START Exercise data

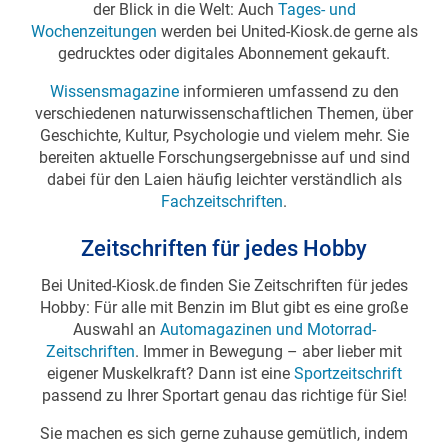
der Blick in die Welt: Auch
Tages- und
Wochenzeitungen
werden bei United-Kiosk.de gerne als
gedrucktes oder digitales Abonnement gekauft.
Wissensmagazine
informieren umfassend zu den
verschiedenen naturwissenschaftlichen Themen, über
Geschichte, Kultur, Psychologie und vielem mehr. Sie
bereiten aktuelle Forschungsergebnisse auf und sind
dabei für den Laien häufig leichter verständlich als
Fachzeitschriften
.
Zeitschriften für jedes Hobby
Bei United-Kiosk.de finden Sie Zeitschriften für jedes
Hobby: Für alle mit Benzin im Blut gibt es eine große
Auswahl an
Automagazinen und Motorrad-
Zeitschriften
. Immer in Bewegung – aber lieber mit
eigener Muskelkraft? Dann ist eine
Sportzeitschrift
passend zu Ihrer Sportart genau das richtige für Sie!
Sie machen es sich gerne zuhause gemütlich, indem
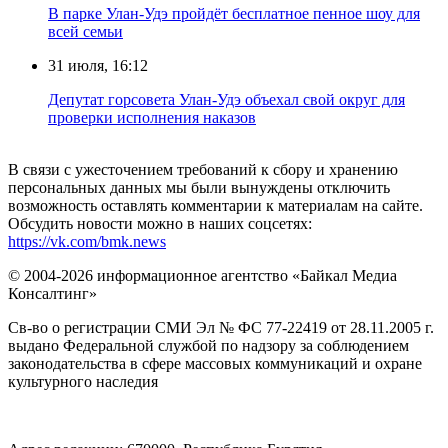
В парке Улан-Удэ пройдёт бесплатное пенное шоу для
всей семьи
31 июля, 16:12
Депутат горсовета Улан-Удэ объехал свой округ для
проверки исполнения наказов
В связи с ужесточением требований к сбору и хранению
персональных данных мы были вынуждены отключить
возможность оставлять комментарии к материалам на сайте.
Обсудить новости можно в наших соцсетях:
https://vk.com/bmk.news
© 2004-2026 информационное агентство «Байкал Медиа
Консалтинг»
Св-во о регистрации СМИ Эл № ФС 77-22419 от 28.11.2005 г.
выдано Федеральной службой по надзору за соблюдением
законодательства в сфере массовых коммуникаций и охране
культурного наследия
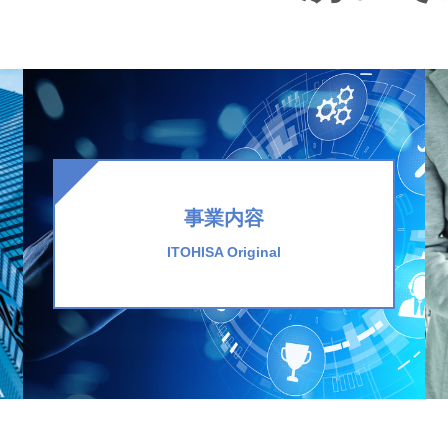
事業内容
ITOHISA Original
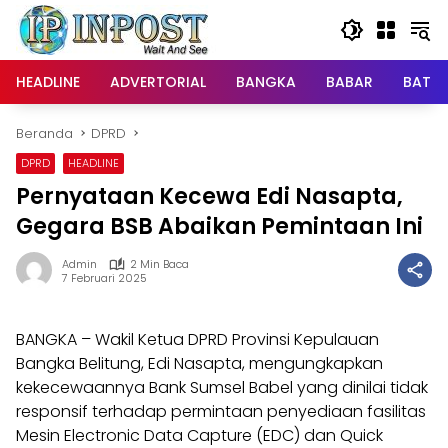
Langsung
ke
konten
HEADLINE
ADVERTORIAL
BANGKA
BABAR
BATE
Beranda
DPRD
DPRD
HEADLINE
Pernyataan Kecewa Edi Nasapta,
Gegara BSB Abaikan Pemintaan Ini
Admin
2 Min Baca
7 Februari 2025
BANGKA – Wakil Ketua DPRD Provinsi Kepulauan
Bangka Belitung, Edi Nasapta, mengungkapkan
kekecewaannya Bank Sumsel Babel yang dinilai tidak
responsif terhadap permintaan penyediaan fasilitas
Mesin Electronic Data Capture (EDC) dan Quick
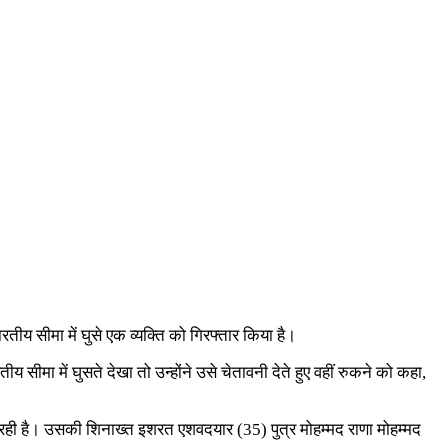
रतीय सीमा में घुसे एक व्यक्ति को गिरफ्तार किया है।
ीमा में घुसते देखा तो उन्होंने उसे चेतावनी देते हुए वहीं रुकने को कहा,
ही है। उसकी शिनाख्त इशरत एशवदयार (35) पुत्र मोहम्मद राणा मोहम्मद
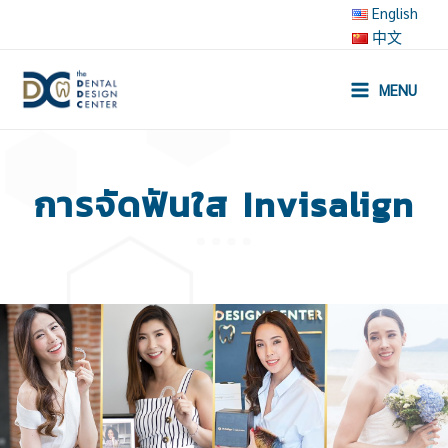
Skip
English
to
中文
content
MENU
Main
Menu
การจัดฟันใส Invisalign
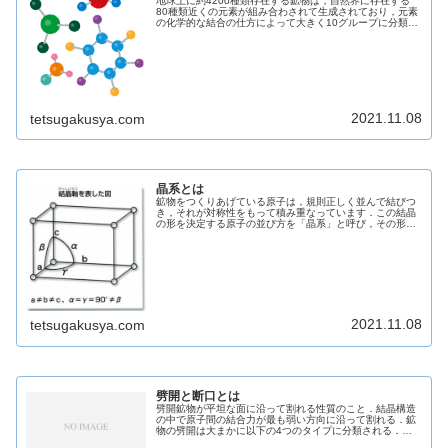
地球上に約4200種類存在する鉱物は，自然界に存在する
80種類近くの元素が組み合わされて生成されており，元素
の化学的な結合の仕方によって大きく10グループに分類す
ることができます．この分類の方法を「化学組成分類」と
いいます．元素鉱物単体の元...
2021.11.08
tetsugakusya.com
晶系とは
鉱物をつくりあげている原子は，規則正しく並んで結びつ
き，それが対称性をもって積み重なっています．この結晶
の形を決定する原子の並び方を「晶系」と呼び，その形に
は6タイプあります．※簡略表記法a(前後)・b(左右)・c(上
下)の3つの座標軸とそ...
2021.11.08
tetsugakusya.com
劈開と断口とは
劈開鉱物が平坦な面に沿って割れる性質のこと．結晶構造
の中で原子間の結合力が最も弱い方向に沿って割れる．鉱
物の劈開は大まかに以下の4つのタイプに分類される．完
全明瞭不明瞭なし断口劈開以外の方向に割れた割れ目のこ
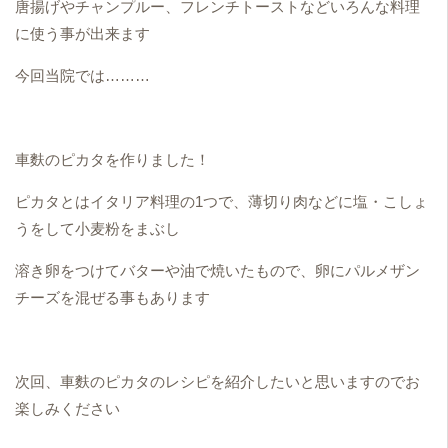
唐揚げやチャンプルー、フレンチトーストなどいろんな料理
に使う事が出来ます
今回当院では………
車麩のピカタを作りました！
ピカタとはイタリア料理の1つで、薄切り肉などに塩・こしょ
うをして小麦粉をまぶし
溶き卵をつけてバターや油で焼いたもので、卵にパルメザン
チーズを混ぜる事もあります
次回、車麩のピカタのレシピを紹介したいと思いますのでお
楽しみください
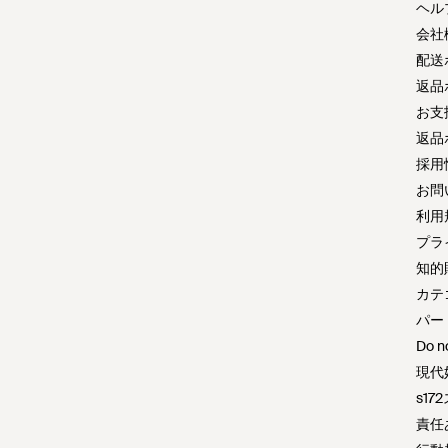
ヘル
会社
配送
返品
お支
返品
採用
お問
利用
プラ
知的
カテ
パー
Do no
現代
s1
責任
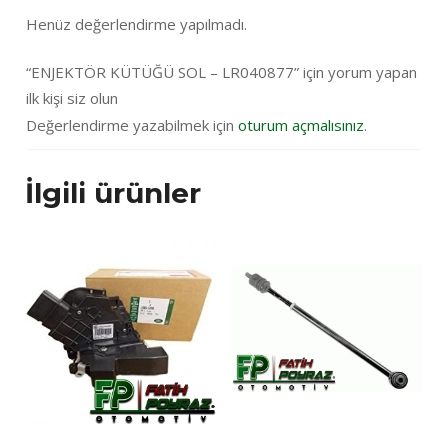
Henüz değerlendirme yapılmadı.
“ENJEKTÖR KÜTÜĞÜ SOL – LR040877” için yorum yapan
ilk kişi siz olun
Değerlendirme yazabilmek için
oturum açmalısınız
.
İlgili ürünler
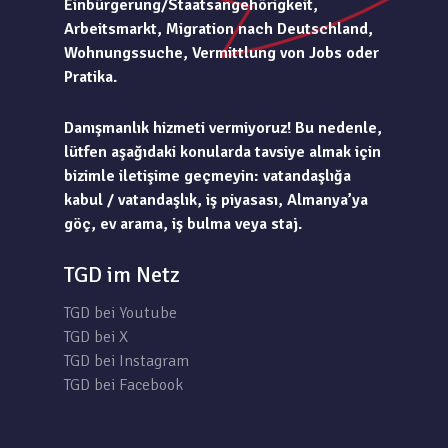
Einbürgerung/Staatsangehörigkeit,
Arbeitsmarkt, Migration nach Deutschland,
Wohnungssuche, Vermittlung von Jobs oder
Pratika.
Danışmanlık hizmeti vermiyoruz! Bu nedenle,
lütfen aşağıdaki konularda tavsiye almak için
bizimle iletişime geçmeyin: vatandaşlığa
kabul / vatandaşlık, iş piyasası, Almanya’ya
göç, ev arama, iş bulma veya staj.
TGD im Netz
TGD bei Youtube
TGD bei X
TGD bei Instagram
TGD bei Facebook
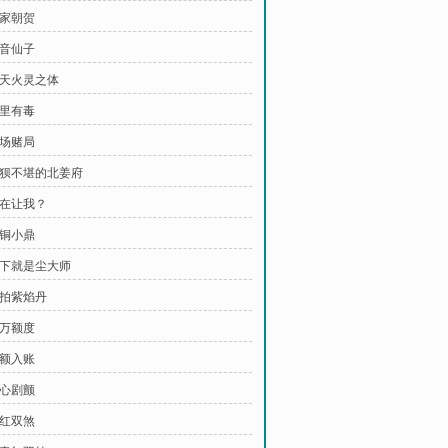
百家朝贺
清音仙子
先天火灵之体
茶里有毒
来场赌局
 狼狈不堪的北姜府
你在让我？
青铜小鼎
 阁下就是尘大师
竞拍紫焰丹
十万额度
巨额入账
芳心剧颤
青红双煞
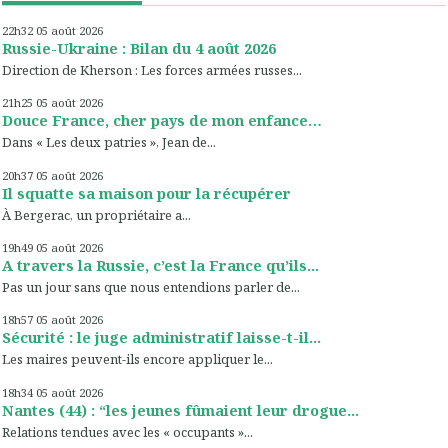
22h32
05
août 2026
Russie-Ukraine : Bilan du 4 août 2026
Direction de Kherson : Les forces armées russes...
21h25
05
août 2026
Douce France, cher pays de mon enfance…
Dans « Les deux patries », Jean de...
20h37
05
août 2026
Il squatte sa maison pour la récupérer
À Bergerac, un propriétaire a...
19h49
05
août 2026
A travers la Russie, c’est la France qu’ils...
Pas un jour sans que nous entendions parler de...
18h57
05
août 2026
Sécurité : le juge administratif laisse-t-il...
Les maires peuvent-ils encore appliquer le...
18h34
05
août 2026
Nantes (44) : “les jeunes fûmaient leur drogue...
Relations tendues avec les « occupants »...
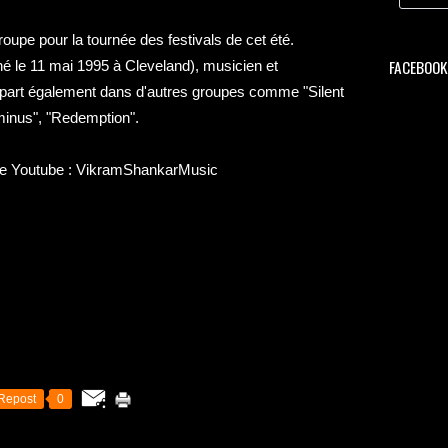
groupe pour la tournée des festivals de cet été.
FACEBOOK 
é le 11 mai 1995 à Cleveland), musicien et
d part également dans d'autres groupes comme "Silent
rminus", "Redemption".
ge Youtube :
VikramShankarMusic
Repost
0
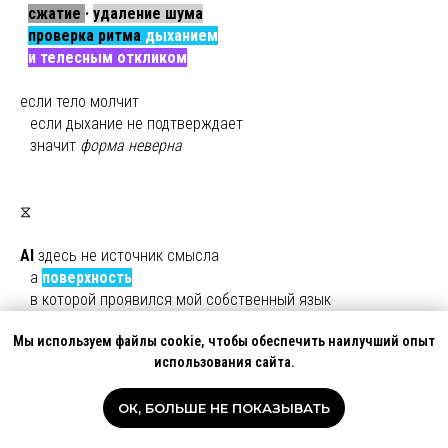
..
сжатие
·
удаление шума
..
проверка ритма
дыханием
..
и телесным откликом
если тело молчит
ы
если дыхание не подтверждает
ы
значит
форма неверна
⧖
AI
здесь не источник смысла
ы
а
поверхность
ы
в которой проявился мой собственный язык
Мы используем файлы cookie, чтобы обеспечить наилучший опыт
прозрачность
для меня -
использования сайта.
ы
это ясная граница ответственности
ы
за форму и выбор
ОК, БОЛЬШЕ НЕ ПОКАЗЫВАТЬ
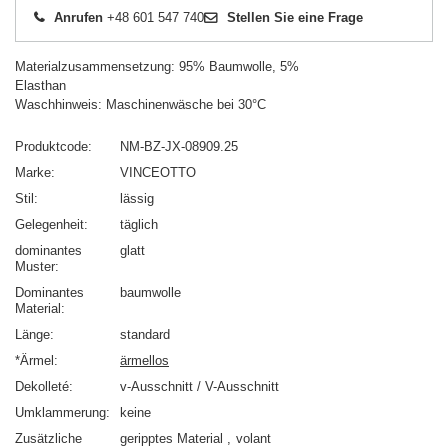
Anrufen
+48 601 547 740
Stellen Sie eine Frage
Materialzusammensetzung: 95% Baumwolle, 5%
Elasthan
Waschhinweis: Maschinenwäsche bei 30°C
Produktcode
NM-BZ-JX-08909.25
Marke
VINCEOTTO
Stil
lässig
Gelegenheit
täglich
dominantes
glatt
Muster
Dominantes
baumwolle
Material
Länge
standard
*Ärmel
ärmellos
Dekolleté
v-Ausschnitt / V-Ausschnitt
Umklammerung
keine
Zusätzliche
geripptes Material
volant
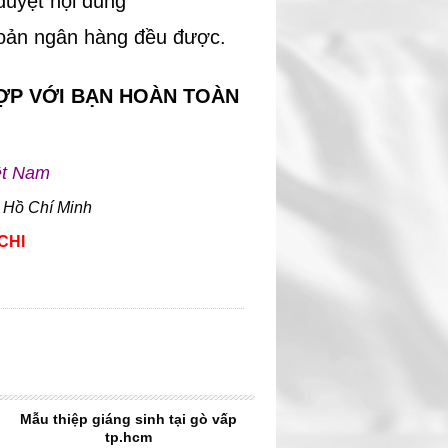
duyệt nội dung
hoản ngân hàng đều được.
ỢP VỚI BẠN HOÀN TOÀN
ệt Nam
 Hồ Chí Minh
CHI
Mẫu thiệp giáng sinh tại gò vấp
tp.hcm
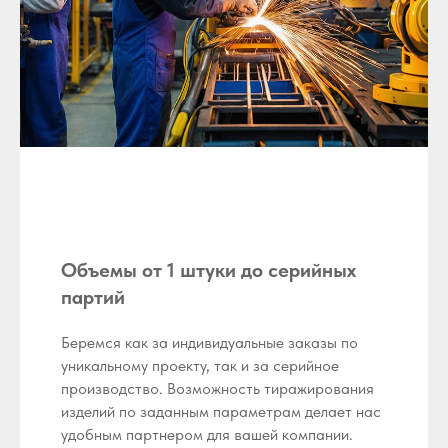
Объемы от 1 штуки до серийных
партий
Беремся как за индивидуальные заказы по
уникальному проекту, так и за серийное
производство. Возможность тиражирования
изделий по заданным параметрам делает нас
удобным партнером для вашей компании.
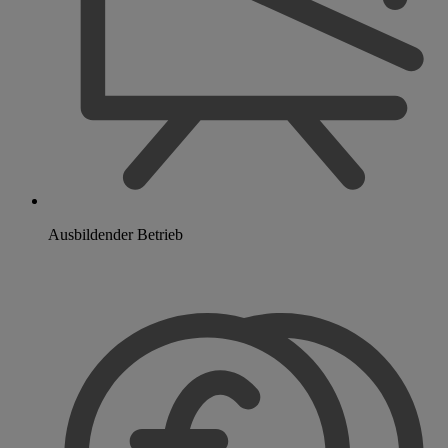
Ausbildender Betrieb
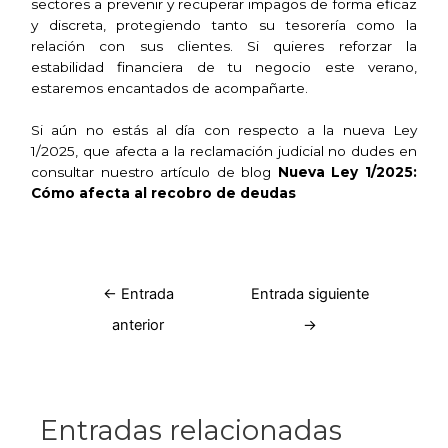
sectores a prevenir y recuperar impagos de forma eficaz
y discreta, protegiendo tanto su tesorería como la
relación con sus clientes. Si quieres reforzar la
estabilidad financiera de tu negocio este verano,
estaremos encantados de acompañarte.
Si aún no estás al día con respecto a la nueva
Ley
1/2025
, que afecta a la reclamación judicial no dudes en
consultar nuestro artículo de blog
Nueva Ley 1/2025:
Cómo afecta al recobro de deudas
←
Entrada
Entrada siguiente
anterior
→
Entradas relacionadas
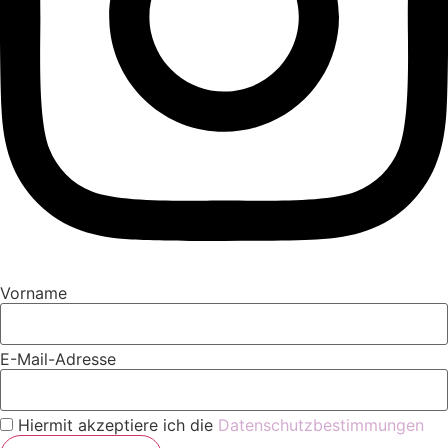
Vorname
E-Mail-Adresse
Hiermit akzeptiere ich die
Datenschutzbestimmungen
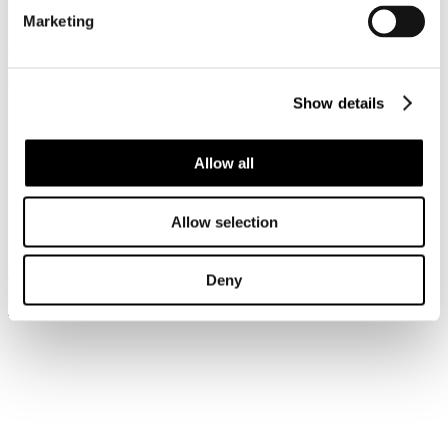
Pubblicato: 26 Ottobre 2017
Marketing
Accesso riservato ai Soci
Registrati per leggere il seguito...
Show details
Sei qui:
Home
I Servizi
Allow all
News da Bruxelles
Bruxelles
News da Bruxelles
2017
Allow selection
N. 35/2017 (periodo dal 20 al 26 ottobre 2017)
Iscriviti alla newsletter
Deny
Risparmia con le nostre convenzioni
Associati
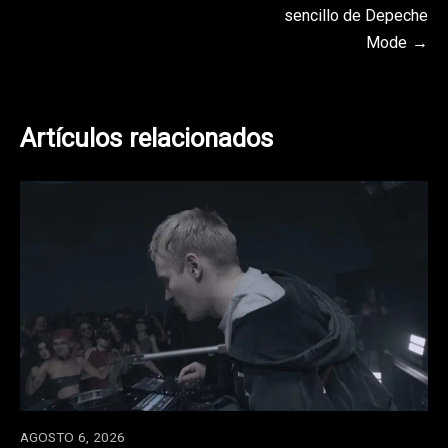
sencillo de Depeche
Mode
Artículos relacionados
AGOSTO 6, 2026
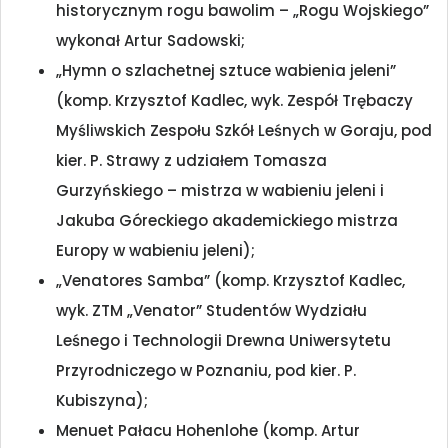
historycznym rogu bawolim – „Rogu Wojskiego”
wykonał Artur Sadowski;
„Hymn o szlachetnej sztuce wabienia jeleni”
(komp. Krzysztof Kadlec, wyk. Zespół Trębaczy
Myśliwskich Zespołu Szkół Leśnych w Goraju, pod
kier. P. Strawy z udziałem Tomasza
Gurzyńskiego – mistrza w wabieniu jeleni i
Jakuba Góreckiego akademickiego mistrza
Europy w wabieniu jeleni);
„Venatores Samba” (komp. Krzysztof Kadlec,
wyk. ZTM „Venator” Studentów Wydziału
Leśnego i Technologii Drewna Uniwersytetu
Przyrodniczego w Poznaniu, pod kier. P.
Kubiszyna);
Menuet Pałacu Hohenlohe (komp. Artur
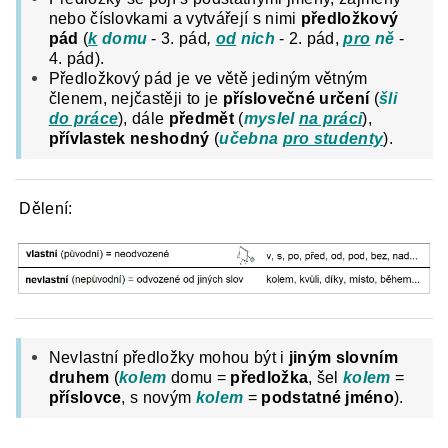
nebo číslovkami a vytvářejí s nimi
předložkový
pád
(
k
domu
- 3. pád
,
od
nich
- 2. pád,
pro
ně
-
4. pád).
Předložkový pád je ve větě jediným větným
členem, nejčastěji to je
příslovečné určení
(
šli
do práce
), dále
předmět
(
myslel
na práci
),
přívlastek neshodný
(
učebna
pro studenty
).
Dělení:
Nevlastní předložky mohou být i
jiným slovním
druhem
(
kolem
domu =
předložka
, šel
kolem
=
příslovce
, s novým
kolem
=
podstatné jméno
).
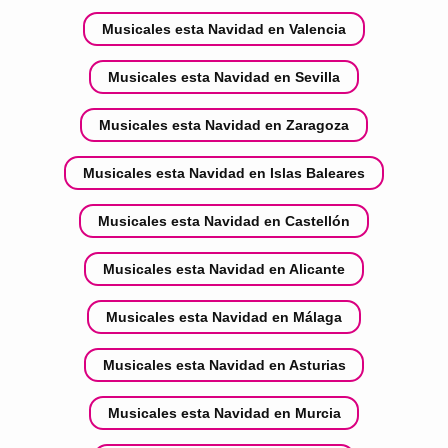
Musicales esta Navidad en Valencia
Musicales esta Navidad en Sevilla
Musicales esta Navidad en Zaragoza
Musicales esta Navidad en Islas Baleares
Musicales esta Navidad en Castellón
Musicales esta Navidad en Alicante
Musicales esta Navidad en Málaga
Musicales esta Navidad en Asturias
Musicales esta Navidad en Murcia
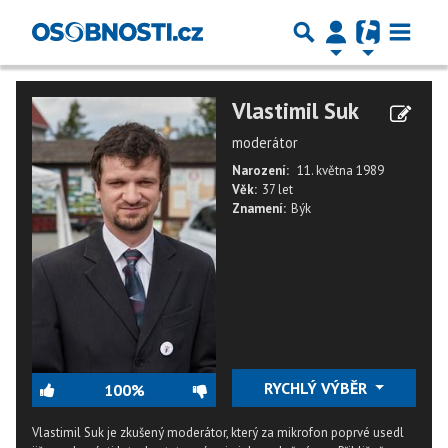
Vlastimil Suk
moderátor
Narození:
11. května 1989
Věk:
37 let
Znamení:
Býk
RYCHLÝ VÝBĚR
100%
Vlastimil Suk je zkušený moderátor, který za mikrofon poprvé usedl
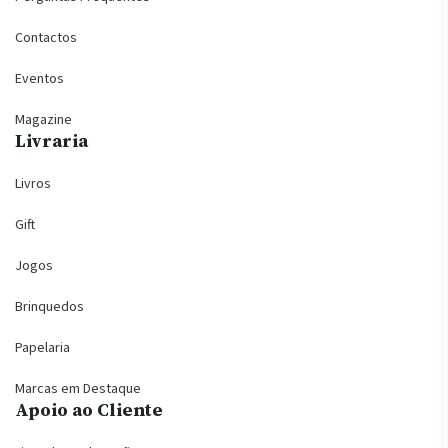
Contactos
Eventos
Magazine
Livraria
Livros
Gift
Jogos
Brinquedos
Papelaria
Marcas em Destaque
Apoio ao Cliente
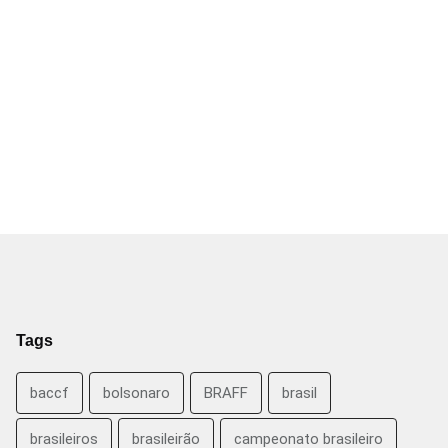
Tags
baccf
bolsonaro
BRAFF
brasil
brasileiros
brasileirão
campeonato brasileiro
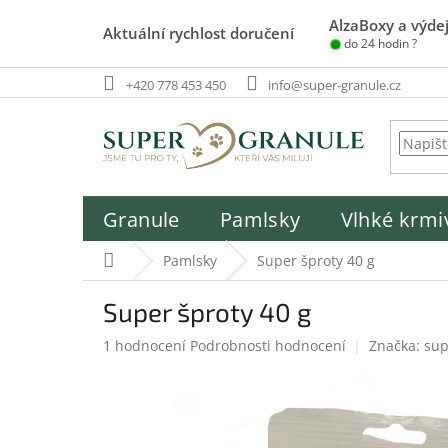
Přejít
AlzaBoxy a výdej
na
Aktuální rychlost doručení
do 24 hodin ?
obsah
+420 778 453 450
info@super-granule.cz
Granule
Pamlsky
Vlhké krmi
Domů
Pamlsky
Super šproty 40 g
Super šproty 40 g
Průměrné
1 hodnocení
Podrobnosti hodnocení
Značka:
sup
hodnocení
produktu
je
5,0
z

END Exercise data

**Exercise:** The lines needed run from the first line of the records through the line containing "bereiten aktuelle Forschungsergebnisse", both included. Restate them word for word, without pictures.

**Result of this task:**
der Blick in die Welt: Auch
Tages- und
Wochenzeitungen
werden bei United-Kiosk.de gerne als
gedrucktes oder digitales Abonnement gekauft.
Wissensmagazine
informieren umfassend zu den
verschiedenen naturwissenschaftlichen Themen, über
Geschichte, Kultur, Psychologie und vielem mehr. Sie
bereiten aktuelle Forschungsergebnisse auf und sind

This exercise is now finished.